125g heather tips (softer green parts of the plant, with the flowers if possible)
30g dry heather twigs (to provide tannin)
60g yarrow (the feathery leaves plus the flowers if possible)
30g dried hops
1.8kg honey (the nicer the better, but cheap honey will be absolutely fine)
1.3kg malt extract (Edme SFZ or similar – from a home-brew store)
500g crushed crystal malt (home-brew store)
1 tsp dried carragheen (Irish moss)
1 sachet of ale yeast
25 litres of water
Steep the crystal malt grains in 10 litres of water at 65C, cover and leave for 30 to 40 minutes. Strain the grains from the “wort”, as the liquor is called, remembering to throw away the used grains and not the wort (a terrible novice mistake!). Add 5 litres of hot water to the wort and bring to the boil. Add the malt extract, yarrow, heather, twigs and hops and boil for one hour. Savour the truly wonderful aroma. After one hour add the carragheen and the honey and boil for another 30 minutes, then leave to rest for further 30 minutes.

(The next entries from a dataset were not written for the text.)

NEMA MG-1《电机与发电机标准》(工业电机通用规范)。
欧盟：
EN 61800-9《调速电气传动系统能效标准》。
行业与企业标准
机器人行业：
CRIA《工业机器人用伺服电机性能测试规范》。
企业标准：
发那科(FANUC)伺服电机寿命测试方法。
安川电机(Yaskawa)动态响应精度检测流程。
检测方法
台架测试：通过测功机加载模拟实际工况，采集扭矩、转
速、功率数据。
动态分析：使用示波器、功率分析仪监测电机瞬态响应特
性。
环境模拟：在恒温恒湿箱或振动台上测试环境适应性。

Drape a large muslin cloth over a large sieve and strain your brew into a 25 litre plastic fermenting bin. Top up to 25 litres by pouring some cold water through the muslin and its aromatic contents. Cover and leave to cool to room temperature. Swish with a spoon or whisk to aerate the wort until there is a bit of a froth on the top. Allow to settle then add the yeast according to the instructions on the packet. Cover.
After 24 to 36 hours a cauliflower-like head will have form on the surface. Skim this off and allow the beer to continue fermenting until the specific gravity has dropped to 1010 (this is where the hydrometer comes in). Siphon into clean beer bottles or into a 25 litre plastic pressure barrel. Check every day or so to make sure the pressure has not reached explosive potential. The beer “conditions” (carries on fermenting) in the bottle, creating more alcohol, reducing the sugar and adding fizz. It is ready to drink after one to two weeks, though I couldn’t wait that long and drank a, slightly sweet, pint eight hours after bottling.